Times Maintains Near Silence as Haditha "Massacre" Case Crumbles

The Times ran over 35 stories on the Haditha "massacre," but issued only brief wire reports as the case against two Marines crumbled.

After the alleged killings in 2005 by Marines of 24 Iraqis in the town of Haditha came to light in July 2006, the New York Times joined all other media outlets in hyping the Haditha "massacre." Reporter Paul von Zielbauer filed 36 stories. Four times Times reporters compared it to the infamous "My Lai" massacre in Vietnam.But now that the case is crumbling amid accusations of overzealous prosecution, the Times has maintained nearly complete radio silence.

When First Lt. Andrew Grayson was acquitted in the killings on June 4, the Times made do with a 127-word unbylined brief. On June 18, the Times barely covered dismissal of charges against Lt.

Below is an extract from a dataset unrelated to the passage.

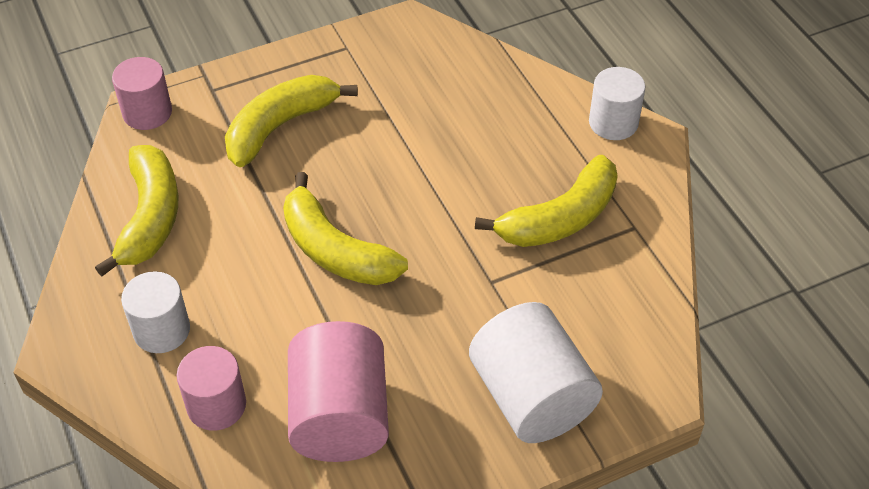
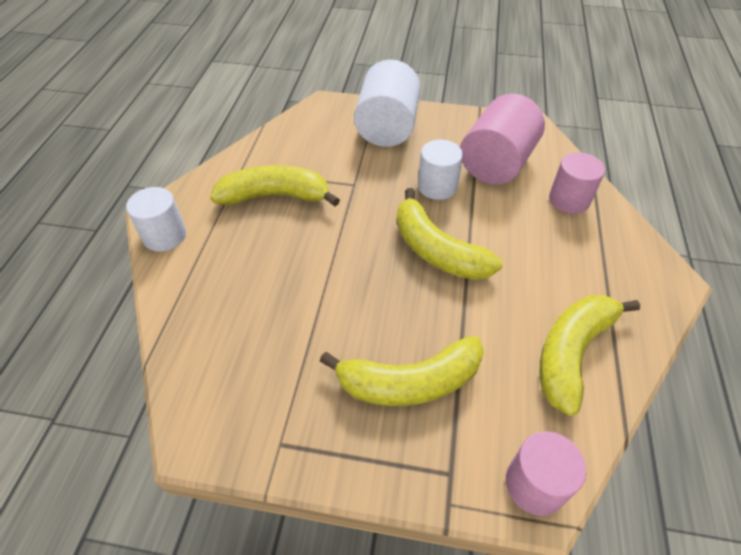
camera: 145 degrees left, 0 degrees up
(161, 330) = (591, 258): white cylinder -> white cylinder (437, 186)
(335, 250) = (437, 250): yellow banana -> yellow banana turned 150 degrees clockwise

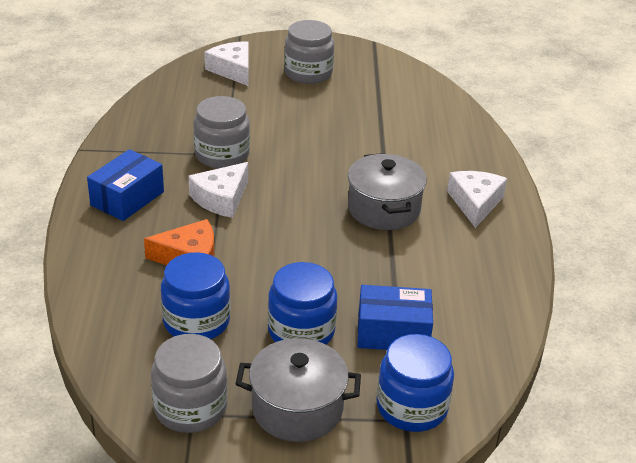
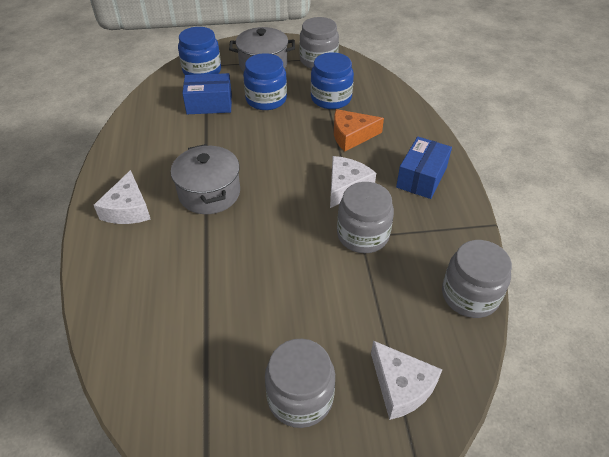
camera: 175 degrees right, 10 degrees up
(146, 106) = (470, 295): none -> grey jar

Col. Jeffrey Chessani, on trial for failing to investigate the killings, running a 203-word brief from Reuters about the trial, being held at California's Camp Pendleton.

Of the original eight Marines charged in the killings, six have had their charges dismissed, one has been cleared, and one, Sgt. Frank Wuterich, remains on trial.

It's not as if von Zielbauer is on sabbatical or on another beat. Perhaps he was working too hard on this Monday front-page story on ayet nother murder trial involving U.S. troops in Iraq: "After Feud and 2 Iraq Deaths, Soldiers and Families Are Torn."